▸ TAREA 1:
Cita textualmente, del texto sobre la Ley Federal de Radio y Televisión, el pasaje que va de "a) En el artículo" a "de diálogo nacional.".
▸ TAREA 2:
Responde estas preguntas con base en el texto sobre la Ley Federal de Radio y Televisión:
(a) Según el apartado III del artículo 5, ¿qué procurarán las transmisiones?
(b) ¿De cuántos minutos como máximo son las transmisiones gratuitas diarias que fija el artículo 59?
(c) ¿A qué obliga el artículo 60?
▸ TAREA 3:
Prosigue el texto sobre la Ley Federal de Radio y Televisión desde el punto en que termina.

Y aquí está el punto medular: el vacío normativo existente ante el poder sin contrapesos del rating.

Por ejemplo, todos los artículos referentes a los contenidos televisivos y radiofónicos de la Ley Federal de Radio y Televisión son una carta de buenas intenciones sin aterrizaje real:

a) En el artículo 5 se estipula que ambas industrias tienen la función social de "contribuir al fortalecimiento de la integración nacional y el mejoramiento de las formas de convivencia humana". Específicamente se señala en el apartado III que las transmisiones procurarán "elevar el nivel cultural del pueblo y conservar las características nacionales". En el apartado I se estipula que deberán también "afirmar el respeto a los principios de la moral social, la dignidad humana y los vínculos familiares". Seguramente, programas como Tómbola, La Botana y Ventaneando -definidos como de alto rating- y el talk show de Rocío Sánchez Azuara procuran el respeto a la dignidad humana promoviendo el chisme y el pleito como una nueva forma de diálogo nacional.

b) En el artículo 59 se establece la obligación de transmisiones gratuitas diarias, de hasta 30 minutos continuos o discontinuos, dedicados a difundir temas educativos culturales y de orientación social. Es decir, cuando Televisa transmitía el ballet de Amalia Hernández simplemente cumplía con la ley, no era un favor gracioso. El problema es que ningún artículo estipula la posibilidad de que estas transmisiones "continuas o discontinuas" se realicen en el horario triple A. Algo similar sucede con relación a lo dispuesto en el artículo 60, que obliga a la difusión de comunicados oficiales en casos de notoria emergencia.

▸ MATERIAL DE ESTUDIO:
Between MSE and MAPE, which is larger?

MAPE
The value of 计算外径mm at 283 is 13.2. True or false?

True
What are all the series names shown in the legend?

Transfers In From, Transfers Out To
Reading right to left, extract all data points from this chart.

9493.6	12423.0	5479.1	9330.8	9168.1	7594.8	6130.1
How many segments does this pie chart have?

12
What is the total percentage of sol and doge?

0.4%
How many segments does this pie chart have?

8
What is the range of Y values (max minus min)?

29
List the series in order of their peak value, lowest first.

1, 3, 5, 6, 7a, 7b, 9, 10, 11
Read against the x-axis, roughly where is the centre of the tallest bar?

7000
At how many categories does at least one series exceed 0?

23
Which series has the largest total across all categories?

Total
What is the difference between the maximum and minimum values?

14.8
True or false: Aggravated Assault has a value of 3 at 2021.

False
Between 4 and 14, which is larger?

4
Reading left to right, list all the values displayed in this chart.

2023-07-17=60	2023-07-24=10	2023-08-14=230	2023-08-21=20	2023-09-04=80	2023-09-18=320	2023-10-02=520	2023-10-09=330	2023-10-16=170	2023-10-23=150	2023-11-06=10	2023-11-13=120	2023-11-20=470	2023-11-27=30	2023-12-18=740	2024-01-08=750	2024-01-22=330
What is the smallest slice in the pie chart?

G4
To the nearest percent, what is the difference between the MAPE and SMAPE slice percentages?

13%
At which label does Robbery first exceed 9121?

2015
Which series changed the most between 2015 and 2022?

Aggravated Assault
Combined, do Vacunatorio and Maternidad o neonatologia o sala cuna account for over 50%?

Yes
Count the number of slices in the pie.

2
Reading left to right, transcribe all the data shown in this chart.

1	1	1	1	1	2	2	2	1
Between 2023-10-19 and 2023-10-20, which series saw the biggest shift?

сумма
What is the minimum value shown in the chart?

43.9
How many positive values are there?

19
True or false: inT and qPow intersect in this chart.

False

▸ RESPUESTA 1:
a) En el artículo 5 se estipula que ambas industrias tienen la función social de "contribuir al fortalecimiento de la integración nacional y el mejoramiento de las formas de convivencia humana". Específicamente se señala en el apartado III que las transmisiones procurarán "elevar el nivel cultural del pueblo y conservar las características nacionales". En el apartado I se estipula que deberán también "afirmar el respeto a los principios de la moral social, la dignidad humana y los vínculos familiares". Seguramente, programas como Tómbola, La Botana y Ventaneando -definidos como de alto rating- y el talk show de Rocío Sánchez Azuara procuran el respeto a la dignidad humana promoviendo el chisme y el pleito como una nueva forma de diálogo nacional.

▸ RESPUESTA 2:
(a) Elevar el nivel cultural del pueblo y conservar las características nacionales.
(b) Hasta 30 minutos continuos o discontinuos.
(c) A la difusión de comunicados oficiales en casos de notoria emergencia.

▸ RESPUESTA 3:
c) Existen otras disposiciones que facilitan la censura política, como aquella que prohíbe transmitir "noticias, mensajes o propaganda de cualquier clase que sean contrarias a la seguridad del Estado o el orden público" (artículo 64). Esto se explica en el contexto que fue aprobada la ley (1960), cuando el régimen priísta alcanzó su máximo esplendor y todo se explicaba en función de la "razón de Estado" y la protección al sistema. El problema ahora es cómo compaginar la programación con demandas sociales sentidas, como el derecho a la información, la libertad de expresión y el derecho de réplica, cuyas principales amenazas ya no son la censura ordenada por el poder político, sino la autocensura que se escuda en el rating.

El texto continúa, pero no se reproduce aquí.